Durante la última semana, Cuba sufrió una salida masiva y sin precedentes de inversiones extranjeras, agravando aún más la situación de una economía ya de por sí profundamente golpeada por el asfixiante bloqueo.
El detonante de esta reacción en cadena fue el vencimiento, el viernes 5 de junio, del plazo establecido por Washington para que las empresas extranjeras —no estadounidenses— desmontaran sus operaciones comerciales en Cuba bajo la amenaza de ser sancionadas en caso de no hacerlo. La medida deriva directamente de la Orden Ejecutiva 14404, firmada por el presidente de Estados Unidos, Donald Trump, el 1 de mayo de 2026.
Se trata de una ampliación de las llamadas “sanciones secundarias”, medidas coercitivas unilaterales similares a las aplicadas por Washington contra países como Irán o Rusia. Estas disposiciones se suman al estrangulamiento energético impuesto por Washington que han generado uno de los momentos de mayor asfixia económica que Cuba ha atravesado en las últimas décadas.
La Orden Ejecutiva 14404 faculta al gobierno estadounidense a sancionar e incluir en la lista SDN (Specially Designated Nationals, por sus siglas en inglés) —el principal registro público de sanciones de la Oficina de Control de Activos Extranjeros (OFAC, por sus siglas en inglés)— a cualquier empresa o individuo extranjero que mantenga negocios significativos con Cuba o con entidades controladas por el Estado cubano. Esto implica el congelamiento global de activos y el riesgo de quedar excluido del mercado y del sistema financiero de Estados Unidos. Ante la disyuntiva de mantener sus operaciones en la isla o preservar su acceso al sistema financiero internacional dominado por Estados Unidos, numerosas empresas optaron por retirarse.

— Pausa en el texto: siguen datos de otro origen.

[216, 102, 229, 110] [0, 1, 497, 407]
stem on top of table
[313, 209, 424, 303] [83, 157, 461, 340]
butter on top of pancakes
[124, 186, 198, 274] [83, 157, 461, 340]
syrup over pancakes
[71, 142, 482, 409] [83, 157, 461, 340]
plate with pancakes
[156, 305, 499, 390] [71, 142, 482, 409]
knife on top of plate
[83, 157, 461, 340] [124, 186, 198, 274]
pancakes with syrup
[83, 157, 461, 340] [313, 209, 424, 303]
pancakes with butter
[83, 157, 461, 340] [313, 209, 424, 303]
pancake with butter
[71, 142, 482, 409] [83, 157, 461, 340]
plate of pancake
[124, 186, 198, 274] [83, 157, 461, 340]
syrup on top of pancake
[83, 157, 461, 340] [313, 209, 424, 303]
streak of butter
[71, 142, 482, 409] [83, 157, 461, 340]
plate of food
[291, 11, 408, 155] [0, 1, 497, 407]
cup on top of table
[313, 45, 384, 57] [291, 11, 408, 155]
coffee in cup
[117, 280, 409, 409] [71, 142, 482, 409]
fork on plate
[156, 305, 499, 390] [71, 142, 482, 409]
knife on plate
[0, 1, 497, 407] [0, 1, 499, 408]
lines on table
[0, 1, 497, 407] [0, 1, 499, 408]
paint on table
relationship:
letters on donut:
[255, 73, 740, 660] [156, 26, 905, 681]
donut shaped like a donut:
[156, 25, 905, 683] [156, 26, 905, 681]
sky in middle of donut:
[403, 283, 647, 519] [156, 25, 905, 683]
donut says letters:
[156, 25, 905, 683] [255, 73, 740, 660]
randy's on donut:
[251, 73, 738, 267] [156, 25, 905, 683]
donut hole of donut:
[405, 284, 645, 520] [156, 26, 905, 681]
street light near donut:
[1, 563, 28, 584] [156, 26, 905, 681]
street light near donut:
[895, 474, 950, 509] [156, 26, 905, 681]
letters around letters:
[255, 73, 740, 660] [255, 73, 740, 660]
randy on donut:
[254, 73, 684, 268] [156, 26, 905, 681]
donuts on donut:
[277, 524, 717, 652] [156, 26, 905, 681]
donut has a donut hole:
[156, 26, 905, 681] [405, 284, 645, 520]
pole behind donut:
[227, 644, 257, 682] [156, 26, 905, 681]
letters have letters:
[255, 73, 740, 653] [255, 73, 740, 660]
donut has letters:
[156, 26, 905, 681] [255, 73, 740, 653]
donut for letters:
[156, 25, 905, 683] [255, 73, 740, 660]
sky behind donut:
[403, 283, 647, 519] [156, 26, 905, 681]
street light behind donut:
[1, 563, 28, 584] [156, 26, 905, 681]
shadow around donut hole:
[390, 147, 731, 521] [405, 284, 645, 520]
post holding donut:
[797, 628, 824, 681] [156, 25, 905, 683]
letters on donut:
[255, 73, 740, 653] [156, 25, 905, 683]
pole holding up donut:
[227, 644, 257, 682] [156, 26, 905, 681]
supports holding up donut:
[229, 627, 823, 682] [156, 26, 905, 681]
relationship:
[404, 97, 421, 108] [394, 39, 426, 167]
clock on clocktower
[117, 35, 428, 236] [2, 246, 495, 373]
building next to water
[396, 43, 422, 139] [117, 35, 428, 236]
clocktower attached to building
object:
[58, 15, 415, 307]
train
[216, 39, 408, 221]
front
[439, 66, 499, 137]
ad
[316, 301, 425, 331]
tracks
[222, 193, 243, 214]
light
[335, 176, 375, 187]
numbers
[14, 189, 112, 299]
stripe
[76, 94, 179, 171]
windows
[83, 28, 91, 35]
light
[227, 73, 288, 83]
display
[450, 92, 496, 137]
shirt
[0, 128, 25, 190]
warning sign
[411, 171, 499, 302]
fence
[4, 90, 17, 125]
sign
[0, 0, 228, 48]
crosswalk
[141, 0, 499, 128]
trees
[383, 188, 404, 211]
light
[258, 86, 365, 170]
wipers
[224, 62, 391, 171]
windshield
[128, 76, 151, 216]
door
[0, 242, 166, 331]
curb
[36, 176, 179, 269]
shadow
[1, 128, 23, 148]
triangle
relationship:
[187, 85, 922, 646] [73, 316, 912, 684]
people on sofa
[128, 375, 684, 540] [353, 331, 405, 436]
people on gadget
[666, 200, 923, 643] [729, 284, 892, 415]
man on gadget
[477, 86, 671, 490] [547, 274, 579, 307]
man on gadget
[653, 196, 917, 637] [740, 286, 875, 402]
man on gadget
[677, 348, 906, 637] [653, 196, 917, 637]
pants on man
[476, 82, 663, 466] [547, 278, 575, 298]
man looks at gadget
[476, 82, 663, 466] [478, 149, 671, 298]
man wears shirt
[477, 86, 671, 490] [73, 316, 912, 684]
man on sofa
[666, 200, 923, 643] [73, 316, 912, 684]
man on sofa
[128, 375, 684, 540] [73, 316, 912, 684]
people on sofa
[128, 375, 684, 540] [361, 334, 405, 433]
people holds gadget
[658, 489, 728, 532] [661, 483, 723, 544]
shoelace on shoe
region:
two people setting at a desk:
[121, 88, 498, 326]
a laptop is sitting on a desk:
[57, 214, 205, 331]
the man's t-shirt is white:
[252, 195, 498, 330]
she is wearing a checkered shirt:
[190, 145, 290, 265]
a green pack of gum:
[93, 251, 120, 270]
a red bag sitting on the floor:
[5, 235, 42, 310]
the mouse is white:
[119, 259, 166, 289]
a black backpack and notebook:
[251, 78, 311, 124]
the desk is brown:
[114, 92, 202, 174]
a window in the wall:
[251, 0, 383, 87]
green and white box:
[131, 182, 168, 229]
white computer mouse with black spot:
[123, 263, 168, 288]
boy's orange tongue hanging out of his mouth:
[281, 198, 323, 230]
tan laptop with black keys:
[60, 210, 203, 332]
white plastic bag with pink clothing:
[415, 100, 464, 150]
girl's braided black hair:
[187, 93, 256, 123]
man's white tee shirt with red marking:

La medida apunta de forma explícita a GAESA (Grupo de Administración Empresarial S.A.), el conglomerado de empresas estatales controlado por las Fuerzas Armadas cubanas que administra sectores estratégicos como los hoteles, comercio exterior, etc. El repliegue de corporaciones transnacionales se aceleró de forma dramática entre el 29 de mayo y el 5 de junio. En el sector turístico, la cadena española Iberostar retiró la gestión de una docena de hoteles clave; la canadiense Blue Diamond anunció el cese de operaciones; y Meliá confirmó que evalúa retirarse o reducir severamente su actividad en al menos 14 de los 35 hoteles que opera en el país.
En los sectores logístico y minero, las navieras europeas CMA CGM, de Francia, y Hapag-Lloyd, de Alemania, congelaron el envío de contenedores hacia la isla. Asimismo, la minera canadiense Sherritt suspendió operaciones en sus yacimientos de Moa.
Se trata de sectores que constituyen las principales fuentes de divisas para el Estado. La salida o reducción de operaciones de estas empresas disminuye significativamente los ingresos necesarios para financiar importaciones, incluida la compra de alimentos, medicamentos e insumos para la producción.
A esta situación se sumó el golpe al sistema de pagos internacionales. El miércoles 3 de junio, el Banco Central de Cuba informó que, a partir del sábado 6 de junio, quedarían suspendidos todos los pagos con tarjetas Visa y Mastercard en el país. La decisión se produjo después de que el banco extranjero encargado de procesar estas transacciones rompiera relaciones con Fincimex (operada por GAESA).
Esta situación dificulta las operaciones de los turistas que visitan la isla y de los cubanos que dependen de cuentas en el exterior, además de limitar las vías de suministro de las MIPYMES (pequeñas y medianas empresas privadas de la isla).